Legislation allows companies to declare conformity to voluntary standards.



Michael H. Scholla, Chair, Health Industry Manufacturers Association (HIMA) Standards Task Group Chair, HIMA Sterilization and Packaging Test Group

As most in the medical packaging industry are aware, ANSI/AAMI/ISO 11607, "Packaging for Terminally Sterilized Medical Devices," was approved in March 1997. The accompanying guidance document, AAMI/ CDV-1 CBT1B-1, recently went to ballot, and the comments regarding it will be discussed at AAMI's packaging meeting in April. Industry's greatest concern is whether companies need to demonstrate conformance, and, if so, how they should implement the standard. The impetus for compliance, however, has recently been reinforced by new legislation.
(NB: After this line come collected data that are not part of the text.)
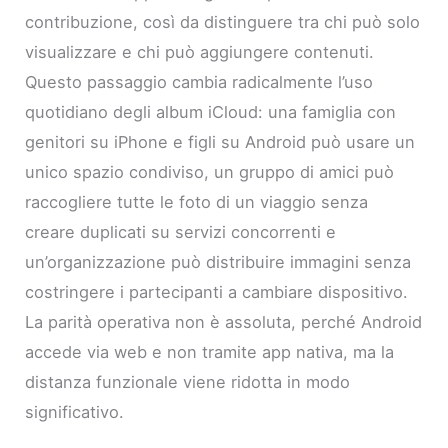
contribuzione, così da distinguere tra chi può solo
visualizzare e chi può aggiungere contenuti.
Questo passaggio cambia radicalmente l’uso
quotidiano degli album iCloud: una famiglia con
genitori su iPhone e figli su Android può usare un
unico spazio condiviso, un gruppo di amici può
raccogliere tutte le foto di un viaggio senza
creare duplicati su servizi concorrenti e
un’organizzazione può distribuire immagini senza
costringere i partecipanti a cambiare dispositivo.
La parità operativa non è assoluta, perché Android
accede via web e non tramite app nativa, ma la
distanza funzionale viene ridotta in modo
significativo.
On November 21, 1997, the FDA Modernization Act of 1997 was signed into law. This act contains provisions relating to all products under FDA's jurisdiction. In particular is section 204 on device standards, which adds a system for FDA to recognize national and international standards in product reviews. Under the system, a list of recognized standards will be published in the Federal Register. These standards can then be used in a declaration of conformity by companies to satisfy requirements for premarket approval (PMA) or 510(k) submissions. If FDA recognizes ANSI/AAMI/ISO 11607, companies could one day declare conformity to it in a premarket submission.
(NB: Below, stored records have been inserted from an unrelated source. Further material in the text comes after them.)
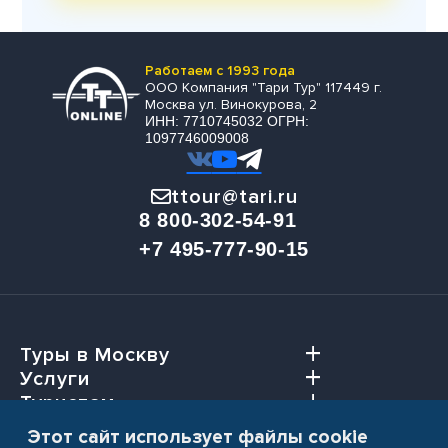
Работаем с 1993 года
ООО Компания "Тари Тур" 117449 г.
Москва ул. Винокурова, 2
ИНН: 7710745032 ОГРН:
1097746009008
ttour@tari.ru
8 800-302-54-91
+7 495-777-90-15
Туры в Москву
Услуги
Туристам
Агентствам
Этот сайт использует файлы cookie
Working with the Health Industry Manufacturers Association (HIMA) Standards Task Group, FDA has developed a collection of answers to frequently asked questions to explain this section of the legislation and posted them on its Web site at http://www.fda.gov/cdrh/modact/faqost.html.
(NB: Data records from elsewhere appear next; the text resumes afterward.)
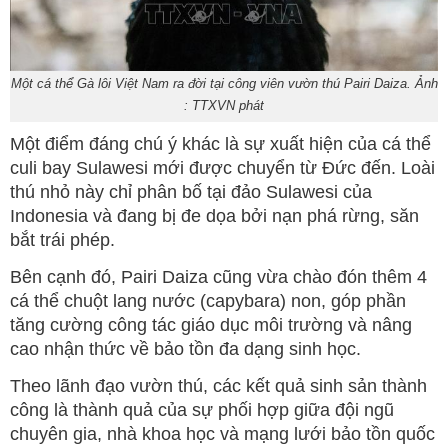
Một cá thể Gà lôi Việt Nam ra đời tại công viên vườn thú Pairi Daiza. Ảnh
: TTXVN phát
Một điểm đáng chú ý khác là sự xuất hiện của cá thể
culi bay Sulawesi mới được chuyển từ Đức đến. Loài
thú nhỏ này chỉ phân bố tại đảo Sulawesi của
Indonesia và đang bị đe dọa bởi nạn phá rừng, săn
bắt trái phép.
Bên cạnh đó, Pairi Daiza cũng vừa chào đón thêm 4
cá thể chuột lang nước (capybara) non, góp phần
tăng cường công tác giáo dục môi trường và nâng
cao nhận thức về bảo tồn đa dạng sinh học.
Theo lãnh đạo vườn thú, các kết quả sinh sản thành
công là thành quả của sự phối hợp giữa đội ngũ
chuyên gia, nhà khoa học và mạng lưới bảo tồn quốc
The first list of recognized standards was published February 19, 1998, on FDA's Web site at http://www.fda.gov/cdrh/modact/recstand.html. FDA plans to update the list in August. Proposals to include standards dealing with sterilization and packaging should be submitted to FDA by April 15.

Under the legislation, companies can potentially file a single-page 510(k) submission, with device labeling attached, stating that the device complies with one or more recognized standards. However, there are a few important ramifications. First, a declaration of conformity should not be taken lightly. While the data showing conformity would not necessarily be required for review of the PMA or 510(k), they must exist in the device maker's records. FDA has already indicated that it may take action against a firm if information in the declaration of conformity is falsified, or for a failure or refusal to provide data requested by FDA. Secondly, the standard must be complied with in toto without modifications, unless such modifications are noted in the application with the appropriate rationale and supporting data. Third, in instances where standards do not have specific performance requirements, data submission may be required. Fourth, compliance with these standards is voluntary. Device makers can propose different standards or alternative strategies to demonstrate the safety and efficacy of a device.

The key to making the use of such declarations successful is not the legislation but rather both the culture at the agency and the patience of industry. It is imperative that industry and FDA work closely to minimize the problems associated with implementation of the new legislation. Once implemented and fully operational, the role of standards in product approvals will greatly benefit the industry and the agency.